James Alden, Jr. (March 31, 1810 – February 6, 1877) was a rear admiral in the United States Navy. In the Mexican-American War he participated in the captures of Veracruz, Tuxpan and Tabasco. Fighting on the Union side in the Civil War, he took part in the relief of Fort Pickens, followed by many engagements on the Lower Mississippi, before being promoted Captain of USS Brooklyn and assisting in the Union victory in the Battle of Mobile Bay.
==Early career==
Alden was born in Portland, Maine, and was a direct descendant of John Alden, a Mayflower pilgrim. He was appointed midshipman on April 1, 1828 and spent the initial years of his naval career ashore at the Naval Station in Boston, Massachusetts before he served in the Mediterranean squadron on board the sloop of war USS ''John Adams''. Promoted to passed midshipman on June 14, 1834, Alden then served at the Boston Navy Yard until he was assigned to the United States Exploring Expedition under Lieutenant Charles Wilkes.
During the course of this voyage (1838–1842), the officers and men of the expedition were transferred freely from one vessel to another; Alden, promoted to lieutenant on February 25, 1841, concluded the cruise as executive officer of the sloop USS ''Porpoise''. He saw action at Malolo, in the Fiji Islands, on July 26, 1840, in the punitive expedition against the tribe which had murdered Lieutenant Joseph Underwood and Midshipman Wilkes Henry, the latter a nephew of the expedition's leader, two days before.
After another tour of duty at the naval station at Boston, Alden was assigned to USS ''Constitution'', and circumnavigated the globe in the frigate during her cruise under Captain John ("Mad Jack") Percival. While serving therein, he commanded a boat expedition that cut out several war junks from under the guns of a fort at Zuron Bay, Cochin China. Later serving in the Home Squadron during the Mexican-American War (1846), Alden, an adept surveyor, participated in the captures of Veracruz, Tuxpan and Tabasco.

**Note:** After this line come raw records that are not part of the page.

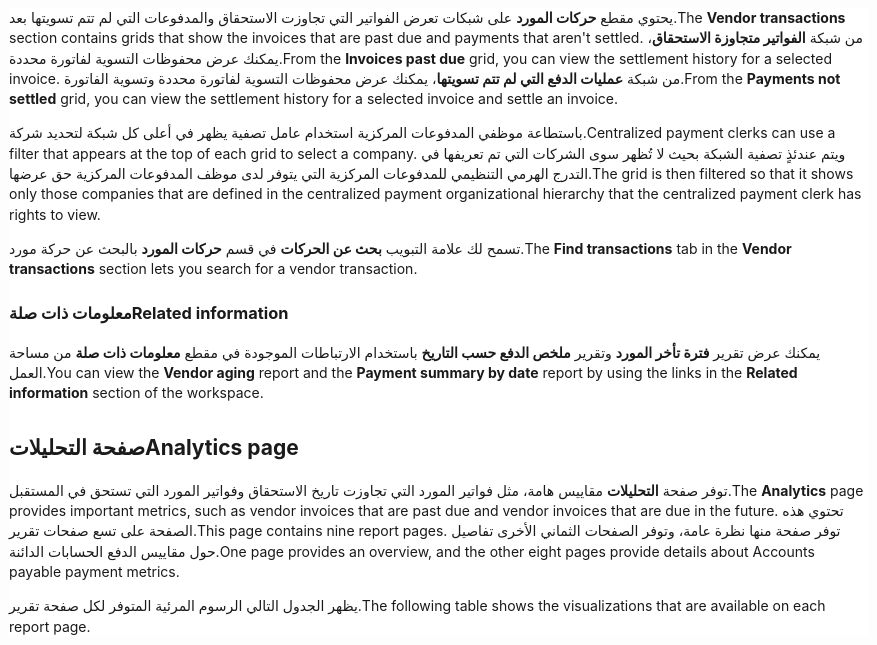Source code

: <span data-ttu-id="50c19-124">يحتوي مقطع **حركات المورد** على شبكات تعرض الفواتير التي تجاوزت الاستحقاق والمدفوعات التي لم تتم تسويتها بعد.</span><span class="sxs-lookup"><span data-stu-id="50c19-124">The **Vendor transactions** section contains grids that show the invoices that are past due and payments that aren't settled.</span></span> <span data-ttu-id="50c19-125">من شبكة **الفواتير متجاوزة الاستحقاق‬**، يمكنك عرض محفوظات التسوية لفاتورة محددة.</span><span class="sxs-lookup"><span data-stu-id="50c19-125">From the **Invoices past due** grid, you can view the settlement history for a selected invoice.</span></span> <span data-ttu-id="50c19-126">من شبكة **عمليات الدفع التي لم تتم تسويتها‬**، يمكنك عرض محفوظات التسوية لفاتورة محددة وتسوية الفاتورة.</span><span class="sxs-lookup"><span data-stu-id="50c19-126">From the **Payments not settled** grid, you can view the settlement history for a selected invoice and settle an invoice.</span></span>

<span data-ttu-id="50c19-127">باستطاعة موظفي المدفوعات المركزية استخدام عامل تصفية يظهر في أعلى كل شبكة لتحديد شركة.</span><span class="sxs-lookup"><span data-stu-id="50c19-127">Centralized payment clerks can use a filter that appears at the top of each grid to select a company.</span></span> <span data-ttu-id="50c19-128">ويتم عندئذٍ تصفية الشبكة بحيث لا تُظهر سوى الشركات التي تم تعريفها في التدرج الهرمي التنظيمي للمدفوعات المركزية التي يتوفر لدى موظف المدفوعات المركزية حق عرضها.</span><span class="sxs-lookup"><span data-stu-id="50c19-128">The grid is then filtered so that it shows only those companies that are defined in the centralized payment organizational hierarchy that the centralized payment clerk has rights to view.</span></span>

<span data-ttu-id="50c19-129">تسمح لك علامة التبويب **بحث عن الحركات‬** في قسم **حركات المورد** بالبحث عن حركة مورد.</span><span class="sxs-lookup"><span data-stu-id="50c19-129">The **Find transactions** tab in the **Vendor transactions** section lets you search for a vendor transaction.</span></span>

### <a name="related-information"></a><span data-ttu-id="50c19-130">معلومات ذات صلة</span><span class="sxs-lookup"><span data-stu-id="50c19-130">Related information</span></span>

<span data-ttu-id="50c19-131">يمكنك عرض تقرير **فترة تأخر المورد** وتقرير **ملخص الدفع حسب التاريخ** باستخدام الارتباطات الموجودة في مقطع **معلومات ذات صلة** من مساحة العمل.</span><span class="sxs-lookup"><span data-stu-id="50c19-131">You can view the **Vendor aging** report and the **Payment summary by date** report by using the links in the **Related information** section of the workspace.</span></span>

## <a name="analytics-page"></a><span data-ttu-id="50c19-132">صفحة التحليلات</span><span class="sxs-lookup"><span data-stu-id="50c19-132">Analytics page</span></span>

<span data-ttu-id="50c19-133">توفر صفحة **التحليلات** مقاييس هامة، مثل فواتير المورد التي تجاوزت تاريخ الاستحقاق وفواتير المورد التي تستحق في المستقبل.</span><span class="sxs-lookup"><span data-stu-id="50c19-133">The **Analytics** page provides important metrics, such as vendor invoices that are past due and vendor invoices that are due in the future.</span></span> <span data-ttu-id="50c19-134">تحتوي هذه الصفحة على تسع صفحات تقرير.</span><span class="sxs-lookup"><span data-stu-id="50c19-134">This page contains nine report pages.</span></span> <span data-ttu-id="50c19-135">توفر صفحة منها نظرة عامة، وتوفر الصفحات الثماني الأخرى تفاصيل حول مقاييس الدفع الحسابات الدائنة.</span><span class="sxs-lookup"><span data-stu-id="50c19-135">One page provides an overview, and the other eight pages provide details about Accounts payable payment metrics.</span></span>

<span data-ttu-id="50c19-136">يظهر الجدول التالي الرسوم المرئية المتوفر لكل صفحة تقرير.</span><span class="sxs-lookup"><span data-stu-id="50c19-136">The following table shows the visualizations that are available on each report page.</span></span>
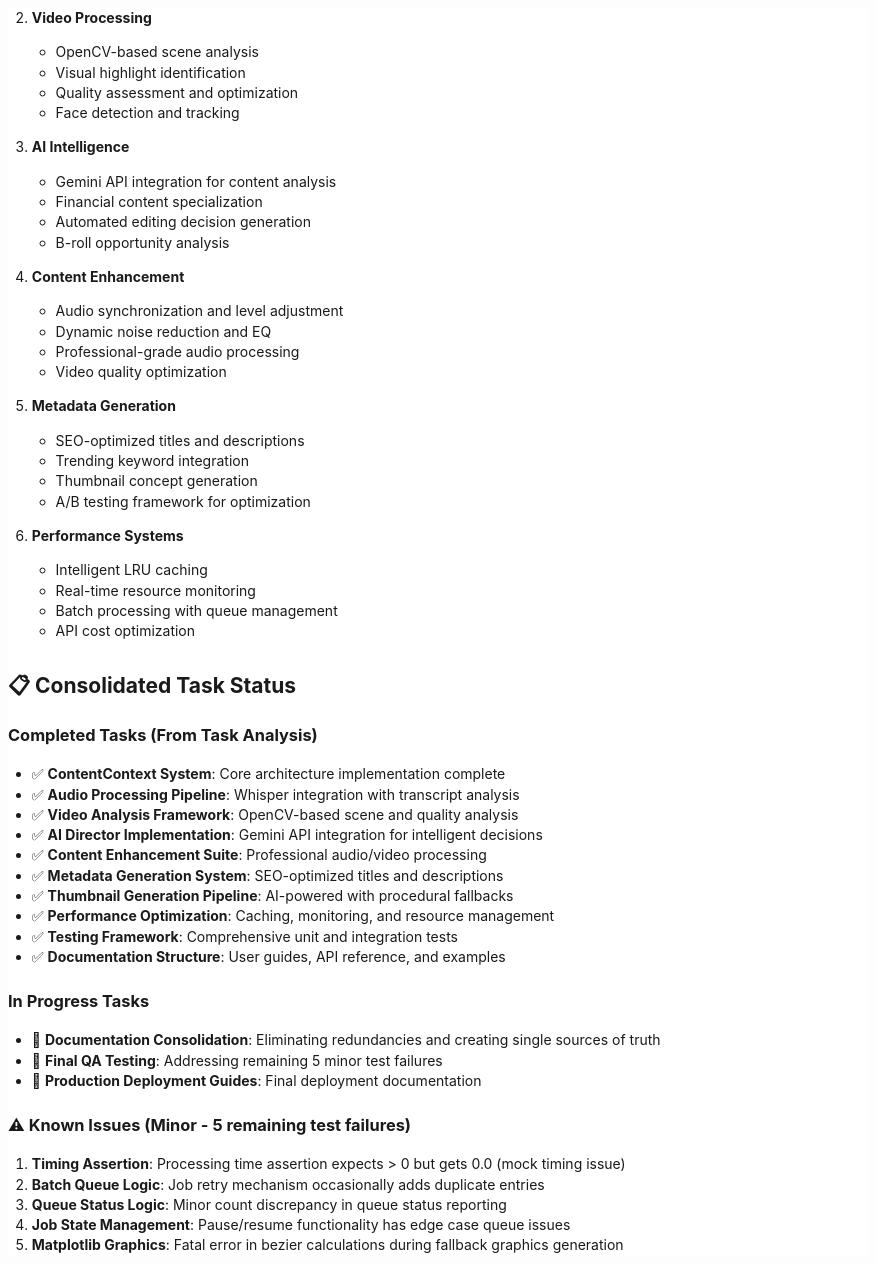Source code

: 2. **Video Processing**
   - OpenCV-based scene analysis
   - Visual highlight identification
   - Quality assessment and optimization
   - Face detection and tracking

3. **AI Intelligence**
   - Gemini API integration for content analysis
   - Financial content specialization
   - Automated editing decision generation
   - B-roll opportunity analysis

4. **Content Enhancement**
   - Audio synchronization and level adjustment
   - Dynamic noise reduction and EQ
   - Professional-grade audio processing
   - Video quality optimization

5. **Metadata Generation**
   - SEO-optimized titles and descriptions
   - Trending keyword integration
   - Thumbnail concept generation
   - A/B testing framework for optimization

6. **Performance Systems**
   - Intelligent LRU caching
   - Real-time resource monitoring
   - Batch processing with queue management
   - API cost optimization

## 📋 Consolidated Task Status

### Completed Tasks (From Task Analysis)
- ✅ **ContentContext System**: Core architecture implementation complete
- ✅ **Audio Processing Pipeline**: Whisper integration with transcript analysis
- ✅ **Video Analysis Framework**: OpenCV-based scene and quality analysis
- ✅ **AI Director Implementation**: Gemini API integration for intelligent decisions
- ✅ **Content Enhancement Suite**: Professional audio/video processing
- ✅ **Metadata Generation System**: SEO-optimized titles and descriptions
- ✅ **Thumbnail Generation Pipeline**: AI-powered with procedural fallbacks
- ✅ **Performance Optimization**: Caching, monitoring, and resource management
- ✅ **Testing Framework**: Comprehensive unit and integration tests
- ✅ **Documentation Structure**: User guides, API reference, and examples

### In Progress Tasks
- 🔄 **Documentation Consolidation**: Eliminating redundancies and creating single sources of truth
- 🔄 **Final QA Testing**: Addressing remaining 5 minor test failures
- 🔄 **Production Deployment Guides**: Final deployment documentation

### ⚠️ Known Issues (Minor - 5 remaining test failures)
1. **Timing Assertion**: Processing time assertion expects > 0 but gets 0.0 (mock timing issue)
2. **Batch Queue Logic**: Job retry mechanism occasionally adds duplicate entries
3. **Queue Status Logic**: Minor count discrepancy in queue status reporting
4. **Job State Management**: Pause/resume functionality has edge case queue issues
5. **Matplotlib Graphics**: Fatal error in bezier calculations during fallback graphics generation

Following the war with Mexico, Alden served as inspector of provisions and clothing at Boston until detached from this duty on May 18, 1849 to go to Washington, D.C., and report to the Secretary of the Treasury for duty with the United States Coast Survey. From the summer of 1849 to the late winter of 1851, he commanded, in succession, the Coast Survey steamers ''John Y. Mason'' and ''Walker'' in survey duty off the eastern seaboard. Assigned to duty on the Pacific coast thereafter, Alden traveled to San Francisco where he replaced William Pope McArthur as commander of the Coast Survey Schooner Ewing and surveyed from San Francisco to San Diego.〔''Report of the Superintendent of the Coast Survey, Showing the Progress of the Survey during 1852'' pages 104-107〕 In 1852, he assumed command of the Coast Survey steamer ''Active'', and carried out survey work off the United States West Coast into 1860. During this time, on September 1, 1855, he was promoted to commander.